RECORD EXTRACTS:
● ● ● ● ● ● ●

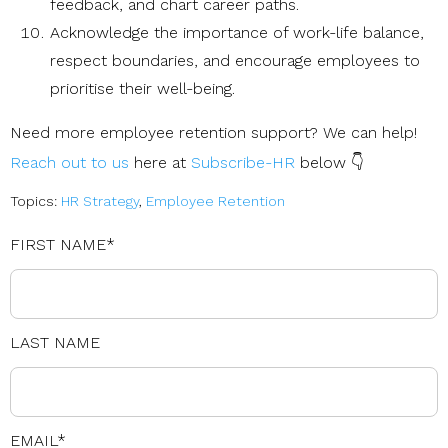
feedback, and chart career paths.
Acknowledge the importance of work-life balance,
respect boundaries, and encourage employees to
prioritise their well-being.
Need more employee retention support? We can help!
Reach out to us
here at
Subscribe-HR
below 👇
Topics:
HR Strategy
,
Employee Retention
FIRST NAME
*
LAST NAME
EMAIL
*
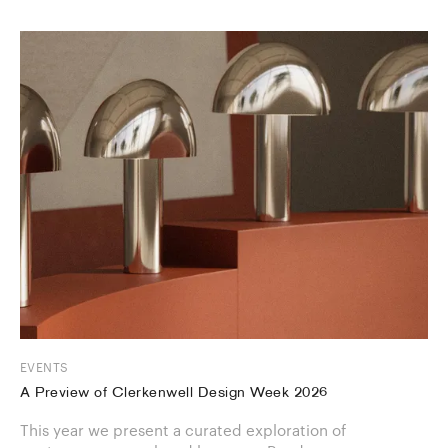
EVENTS
A Preview of Clerkenwell Design Week 2026
This year we present a curated exploration of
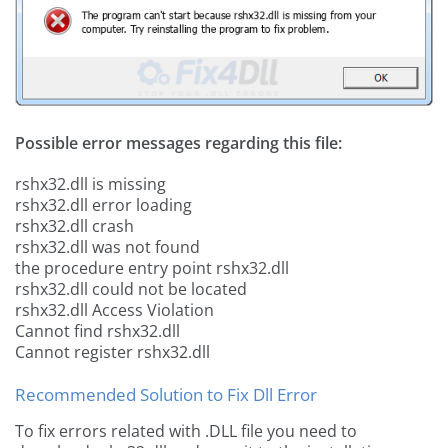
Possible error messages regarding this file:
rshx32.dll is missing
rshx32.dll error loading
rshx32.dll crash
rshx32.dll was not found
the procedure entry point rshx32.dll
rshx32.dll could not be located
rshx32.dll Access Violation
Cannot find rshx32.dll
Cannot register rshx32.dll
Recommended Solution to Fix Dll Error
To fix errors related with .DLL file you need to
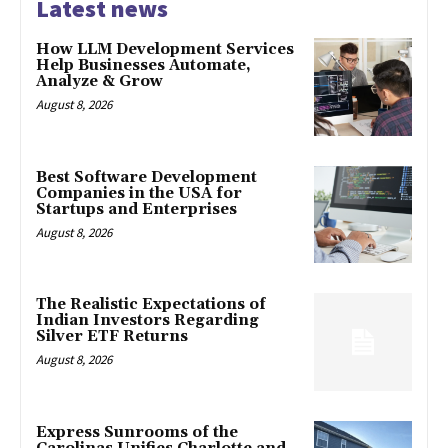
Latest news
How LLM Development Services
Help Businesses Automate,
Analyze & Grow
August 8, 2026
Best Software Development
Companies in the USA for
Startups and Enterprises
August 8, 2026
The Realistic Expectations of
Indian Investors Regarding
Silver ETF Returns
August 8, 2026
Express Sunrooms of the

● ● ● ● ● ● ●

TASK TO COMPLETE:
Look through the listing above. Pick out each line with "Development" and copy it.

RESPONSE BOX:
How LLM Development Services
Best Software Development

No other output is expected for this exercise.